● Provided text
__________
Toronto Income Property Newsletter – August 2014

I trust that all of you are enjoying the summer. The real estate market generally gets a little slower in July and August, with more properties being offered for sale after Labour Day when summer holidays finish. The residential income property market generally tends to follow the trends of the overall housing market. I have been closely monitoring all the duplexes and triplexes that have hit the market in the past few weeks, and it seems that this summer is no different than in past years. As a rule I can always use more inventory with multiple kitchens, but I do expect I more to come next month. If you are currently looking to buy an investment property with me, it is likely that our search will take us into September.

I hope that you all enjoy this upcoming long weekend and have a chance to do something outdoors to enjoy this amazing weather.

-P.A.

Land Transfer Tax Reform?

In the City of Toronto, we are subject to two land transfer taxes when purchasing real property. The municipal tax which was added several years ago has become a strong revenue generator for the city. We are the only city in North America which has this double taxation structure. As such, it has been criticized almost from the moment it was initiated. Many have been calling for its removal or at least, a reduction of the rate. The Toronto Real Estate Board says that a “strong majority” of Torontonians (69%) support a phase-out of the tax. That percentage has grown by four points since last May.

TREB has been crusading against the tax since it was introduced back in 2006. The realtors’ main ground for opposing it is that it will keep people from buying homes in the city. That this has not happened does not deter TREB: in its polling of the people, the people keep saying that because of the land transfer tax they are “more likely to consider” purchasing outside of Toronto to avoid it. But home sales in the city have been breaking records, so the tax does not seem to be a strong deterrent to purchasers.

All indications are that the land transfer tax is here to stay, at least for the foreseeable future. Rob Ford was elected mayor promising to rescind the tax, and he has not yet done so. Even he, it seems, realized that it was too valuable. Now, much to the chagrin of Mayor Ford, the budget being proposed for next year will include a 2.5 per cent tax increase. Ford had insisted that he would tolerate only a 1.75 per cent increase in property taxes. With the recent approval of the Scarborough subway, however, and the city’s need to contribute an additional $900 million to it, it became clear that additional revenues had to be found. It is therefore exceedingly unlikely that council will do away with a lucrative source of revenue at the very time when it most needs that revenue.

The head of the budget committee, Frank DiGiorgio, has already said that Ford’s 1.75 per cent increase wouldn’t be possible without significant cuts to services. Even without the 0.5 per cent surtax for the subway that Ford had agreed to, taxes would have to be raised just to maintain current levels of services.

“When council approves an improvement in services it costs money,” DiGiorgio said, “and that’s a pressure you have to absorb. Inflationary increases all have to be absorbed. There are certain demands that you have to meet and the numbers don’t lie.”
__________
● Given entries

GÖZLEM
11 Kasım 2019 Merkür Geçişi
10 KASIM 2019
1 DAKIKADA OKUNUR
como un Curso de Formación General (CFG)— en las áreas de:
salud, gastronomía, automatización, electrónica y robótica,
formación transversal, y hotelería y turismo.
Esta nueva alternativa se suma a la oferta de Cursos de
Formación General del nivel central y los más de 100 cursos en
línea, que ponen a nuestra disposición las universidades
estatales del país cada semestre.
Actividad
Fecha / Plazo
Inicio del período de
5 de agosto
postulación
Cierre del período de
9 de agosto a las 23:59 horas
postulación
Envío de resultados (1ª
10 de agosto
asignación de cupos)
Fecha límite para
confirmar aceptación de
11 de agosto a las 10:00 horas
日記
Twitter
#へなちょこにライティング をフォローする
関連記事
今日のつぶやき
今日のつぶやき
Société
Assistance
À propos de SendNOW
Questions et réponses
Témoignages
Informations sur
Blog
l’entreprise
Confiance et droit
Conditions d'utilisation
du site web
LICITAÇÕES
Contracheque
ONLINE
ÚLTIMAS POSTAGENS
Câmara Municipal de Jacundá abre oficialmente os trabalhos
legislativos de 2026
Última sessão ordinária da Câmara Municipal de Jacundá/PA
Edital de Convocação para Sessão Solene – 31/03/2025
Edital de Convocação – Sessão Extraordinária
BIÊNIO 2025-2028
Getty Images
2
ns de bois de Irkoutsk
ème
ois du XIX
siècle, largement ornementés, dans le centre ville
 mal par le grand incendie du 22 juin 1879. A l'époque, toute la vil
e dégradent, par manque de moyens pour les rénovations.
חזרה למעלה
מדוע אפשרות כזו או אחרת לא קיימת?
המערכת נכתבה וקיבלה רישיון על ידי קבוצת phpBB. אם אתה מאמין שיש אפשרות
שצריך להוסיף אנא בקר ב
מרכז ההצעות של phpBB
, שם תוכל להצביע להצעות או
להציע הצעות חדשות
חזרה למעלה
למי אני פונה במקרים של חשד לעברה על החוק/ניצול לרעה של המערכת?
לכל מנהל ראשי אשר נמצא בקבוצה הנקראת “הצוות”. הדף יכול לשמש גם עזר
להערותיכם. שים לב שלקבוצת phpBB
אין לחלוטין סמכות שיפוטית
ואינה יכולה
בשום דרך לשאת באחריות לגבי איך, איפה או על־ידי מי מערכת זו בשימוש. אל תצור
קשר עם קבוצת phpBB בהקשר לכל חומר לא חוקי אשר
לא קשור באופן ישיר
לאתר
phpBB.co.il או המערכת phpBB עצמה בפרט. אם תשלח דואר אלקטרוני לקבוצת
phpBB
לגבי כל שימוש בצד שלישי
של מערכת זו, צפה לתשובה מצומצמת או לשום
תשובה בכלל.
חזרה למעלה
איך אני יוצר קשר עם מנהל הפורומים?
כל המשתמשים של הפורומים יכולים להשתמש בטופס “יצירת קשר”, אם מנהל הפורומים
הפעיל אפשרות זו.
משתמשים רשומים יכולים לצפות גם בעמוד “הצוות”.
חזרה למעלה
__________
● Task requirements
In the August 2014 newsletter, switch "summer" to "season" and write out the passage that begins at the words "I trust that" and stops after the words "Transfer Tax Reform?".

● Output of the exercise
I trust that all of you are enjoying the season. The real estate market generally gets a little slower in July and August, with more properties being offered for sale after Labour Day when season holidays finish. The residential income property market generally tends to follow the trends of the overall housing market. I have been closely monitoring all the duplexes and triplexes that have hit the market in the past few weeks, and it seems that this season is no different than in past years. As a rule I can always use more inventory with multiple kitchens, but I do expect I more to come next month. If you are currently looking to buy an investment property with me, it is likely that our search will take us into September.

I hope that you all enjoy this upcoming long weekend and have a chance to do something outdoors to enjoy this amazing weather.

-P.A.

Land Transfer Tax Reform?